Curieusement, et bien que le terme de « non-violence » ne soit pas utilisé, il est possible de citer historiquement, de par le monde, nombre d’actions « sans violence » qui pourraient tout aussi bien être qualifiées de non-violentes ; c’est ce qui est décrit, brièvement, dans Trois histoires de résistances sans violence contre la domination (Collectif,  ACL, 2023).
Il s’agissait, dans les années 1940, de la résistance des professeurs norvégiens à la mise en place d’un régime fasciste avec Quisling ; en 1943, à Berlin, sous le régime hitlérien, il s’agissait de la résistance essentiellement de femmes pour la libération de leurs maris juifs emprisonnés et voués à la mort ; et, enfin, en 1968, il est évoqué la résistance des Tchèques à l’invasion de leur pays par les armées du bloc soviétique.
Toujours, en l’absence du terme de « non-violence », nous pouvons rappeler une grève du syndicat du Livre, avec occupation des lieux, et qui dura presque deux ans et demi (du mois de mars 1975 au mois de juillet 1977). Il s’agissait du Parisien libéré dont la direction avait décrété le lock-out et qui, dans un premier temps, faisait imprimer le journal en Belgique.
Une des actions, quasi quotidienne, qualifiée de « rodéo », consistait, après avoir crevé les pneus des véhicules transportant le journal, à en disperser les exemplaires dans la nature (une des manifestations fut d’en éparpiller un maximum sur les Champs-Élysées). De nombreux lieux publics furent occupés : Notre-Dame, l’Arc de triomphe, le bateau « France », le conservatoire des Arts et Métiers, le périphérique, etc. Ce dont nous pouvons témoigner, c’est que, naturellement et en toute conscience, les ouvriers du Livre évitèrent d’utiliser la violence physique, quand bien même, en face d’eux, à plusieurs reprises, des armes furent utilisées.
Par ailleurs, pour compléter La Lutte nonviolente de Sharp, on pourra lire le Manuel pour des campagnes non-violentes édité conjointement par l’Internationale des résistants à la guerre et l’Union pacifiste de France, une mise en œuvre d’exercices pratiques avant l’action (2017).

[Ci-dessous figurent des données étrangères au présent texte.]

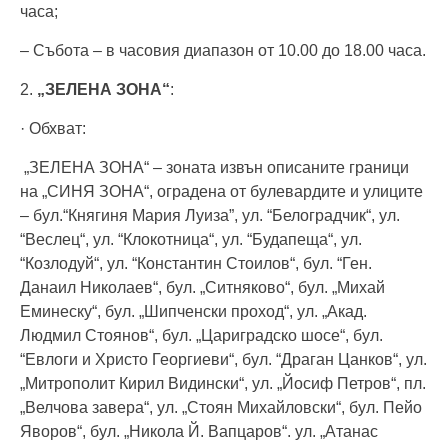
часа;
– Събота – в часовия диапазон от 10.00 до 18.00 часа.
2.
„ЗЕЛЕНА ЗОНА“
:
· Обхват:
„ЗЕЛЕНА ЗОНА“ – зоната извън описаните граници
на „СИНЯ ЗОНА“, оградена от булевардите и улиците
– бул.“Княгиня Мария Луиза”, ул. “Белоградчик“, ул.
“Веслец“, ул. “Клокотница“, ул. “Будапеща“, ул.
“Козлодуй“, ул. “Константин Стоилов“, бул. “Ген.
Данаил Николаев“, бул. „Ситняково“, бул. „Михай
Еминеску“, бул. „Шипченски проход“, ул. „Акад.
Людмил Стоянов“, бул. „Цариградско шосе“, бул.
“Евлоги и Христо Георгиеви“, бул. “Драган Цанков“, ул.
„Митрополит Кирил Видински“, ул. „Йосиф Петров“, пл.
„Велчова завера“, ул. „Стоян Михайловски“, бул. Пейо
Яворов“, бул. „Никола Й. Вапцаров“. ул. „Атанас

De même, on consultera La Lutte non-violente en 50 points, manuel de la stratégie, livre disponible en plusieurs langues sur le site du CANVAS (Centre for Applied Nonviolent Action and Strategies) : « Le choix de l’action non-violente repose enfin sur le fait que les moyens de la lutte déterminent eux-mêmes le résultat de la lutte. Un mouvement non-violent porte en lui-même un autre type de société : une société basée sur la participation de toutes et de tous et sur notre diversité plutôt que sur des élites spécialisées (qu’il s’agisse d’experts scientifiques ou économiques, de représentants politiques, ou d’activistes chevronnés), une société basée sur une culture de non-violence, de bienveillance et de respect, une société basée sur la coopération plutôt que sur la compétition et la domination. Dans une stratégie d’action non-violente, ces valeurs sont incarnées dans les moyens mêmes de la lutte, qui est en elle-même un processus constructif de la société des alternatives qui doit remplacer le système actuel. » (2018, voir site du CANVAS).